There is so much to do to prepare for an international move. Our move won’t be until the end of July, but my mind is already churning through possibilities. We will be bringing two checked bags each plus a carry on and personal item each on the plane. All of that is supposed to last us for two years.
Now, to break that down, let me add that part of budget allows for setting up house once we arrive in Ulaanbaatar, and we are already planning on shipping some of our books over so that we’ll have something of our library with us there. Our personal library is massive for just two people, so obviously, we will only be bringing select books with us. Also: I am very grateful for e-readers at this point and for digital downloads from US libraries. That will ease the pain of leaving behind so many books. 😉
The real question is, can I justify bringing volumes one and two of MAFC?

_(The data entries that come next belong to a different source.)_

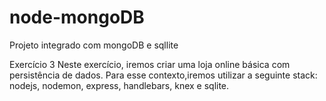 # node-mongoDB
Projeto integrado com mongoDB e sqllite

Exercício 3
Neste exercício, iremos criar uma loja online básica com persistência de dados. 
Para esse contexto,iremos utilizar a seguinte stack: nodejs, nodemon, express, handlebars, knex e sqlite.
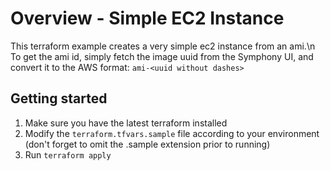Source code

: # Overview - Simple EC2 Instance
This terraform example creates a very simple ec2 instance from an ami.\n
To get the ami id, simply fetch the image uuid from the Symphony UI, and convert it to the AWS format:
`ami-<uuid without dashes>`

## Getting started
1. Make sure you have the latest terraform installed
2. Modify the `terraform.tfvars.sample` file according to your environment (don't forget to omit the .sample extension prior to running)
3. Run `terraform apply`

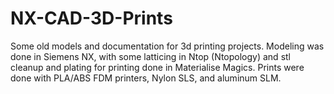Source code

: # NX-CAD-3D-Prints
Some old models and documentation for 3d printing projects.
Modeling was done in Siemens NX, with some latticing in Ntop (Ntopology) and stl cleanup and plating for printing done in Materialise Magics.
Prints were done with PLA/ABS FDM printers, Nylon SLS, and aluminum SLM.
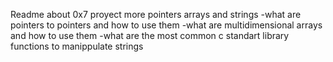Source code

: Readme about 0x7 proyect more pointers arrays and strings
-what are pointers to pointers and how to use them
-what are multidimensional arrays and how to use them
-what are the most common c standart library functions to manippulate strings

These days, as I move through our tiny apartment in Seattle, I look at our various possessions and wonder what to bring. As someone who loves to nest, I want to bring a few familiar items with us to help maintain familiarity between home in the US and our future home in Mongolia. Weight and size will put a sizable limit on these items, so I have mentally relinquished my stand mixer and the majority of my kitchen gadgets. (I am still trying to argue my own case for the need to bring my cast iron pot.) I was flipping through my cookbooks yesterday and trying to decide which ones will be most useful overseas. Anything that calls for packaged goods–like condensed cream of mushroom soup–isn’t going to cut it.
One thing that I know we won’t be able to bring with us is our two cats. Pippin and Rosie will need to stay stateside, which we believe will be best for them in the long-term as well as being cost-efficient for us. That much of a move and uncertainty would likely send Pippin to an early grave. Fortunately, we already have a wonderful home lined up for them so we don’t have to worry about them, although I am trying to appreciate them even more while I still can.
Anyone out there have great tips for international moves? I’m willing to take any and all advice!